Within a day or two, people in Rose Hill began commenting when I’d see them in the post office, the grocery store, or Pizza Hut. “Gracia, I just love what you did to your house! There’s this shadow of joy all over the front—it’s so striking.” I didn’t quite know what they were talking about, until I went out to the street that night to take a look from a distance.

The spotlight sitting down on the grass was throwing a huge image of J-O-Y onto the front wall. It was the coolest thing. The silhouette of the Holy Family, in fact, was centered right on Zachary’s bedroom. When I went inside to look at Zach’s window, the part I could see was of Joseph bowing in prayer over the Child. How appropriate for my fatherless son.
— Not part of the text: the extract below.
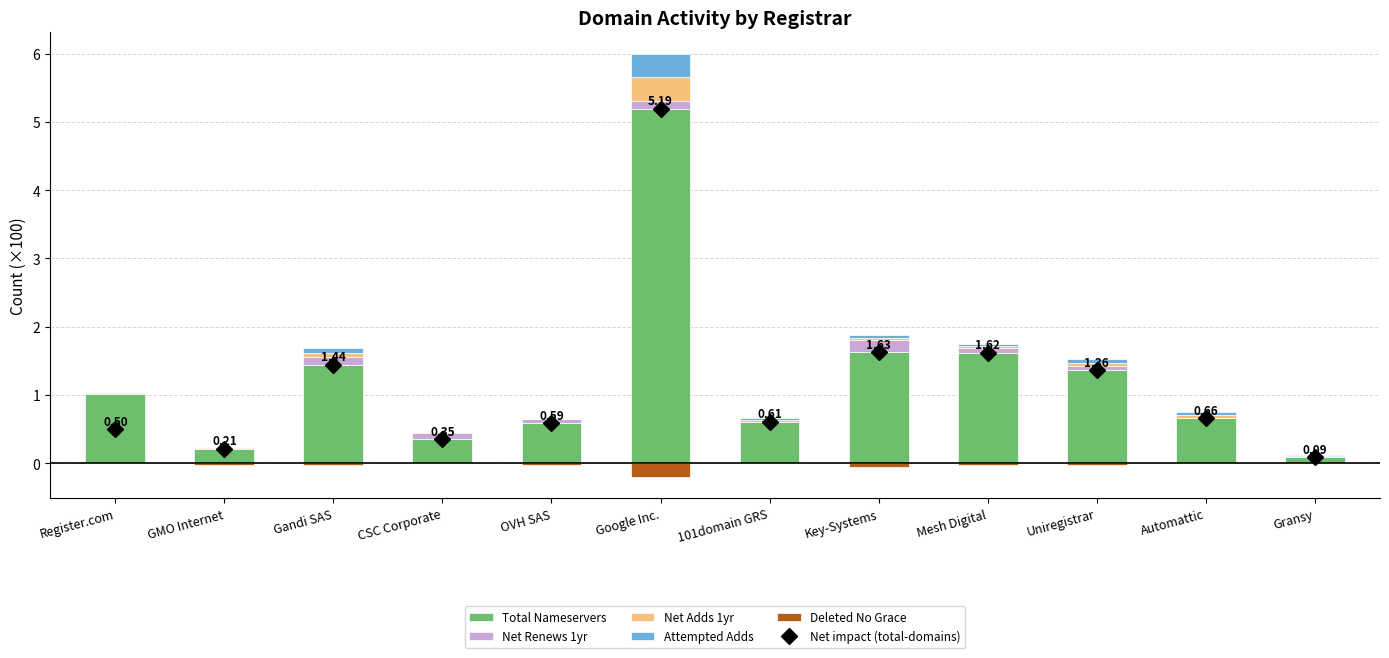

What is the minimum value shown in the chart?

-0.2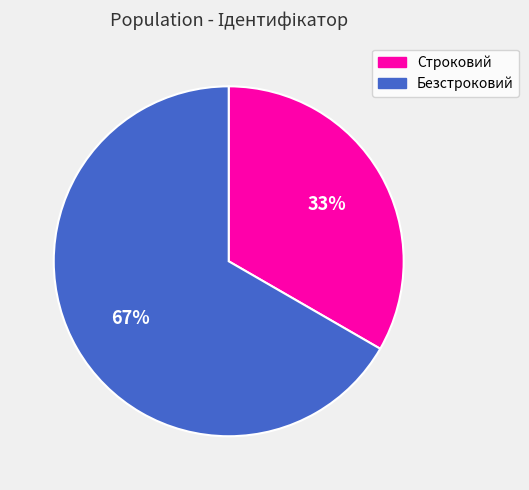

To the nearest percent, what is the combined percentage of Строковий and Безстроковий?

100%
Mindy and I had not planned any of this strategic placement. But what could characterize this household more, I thought, than the joy God has given us after a horrible thing happened? We are full of joy, and it’s God who has done it by sending Jesus.

And then I thought of the familiar words of Jesus: “You are the light of the world—like a city on a mountain, glowing in the night for all to see. Don’t hide your light under a basket! Instead, put it on a stand and let it shine for all. In the same way, let your good deeds shine out for all to see, so that everyone will praise your heavenly Father” (Matthew 5:14-16).

At the end of the long road of distress and pressure and upheaval lies the possibility of joy after all. We may not sense it at first, but God is at work behind the scenes. In time it will burst forth to warm our hearts and those of all who watch us.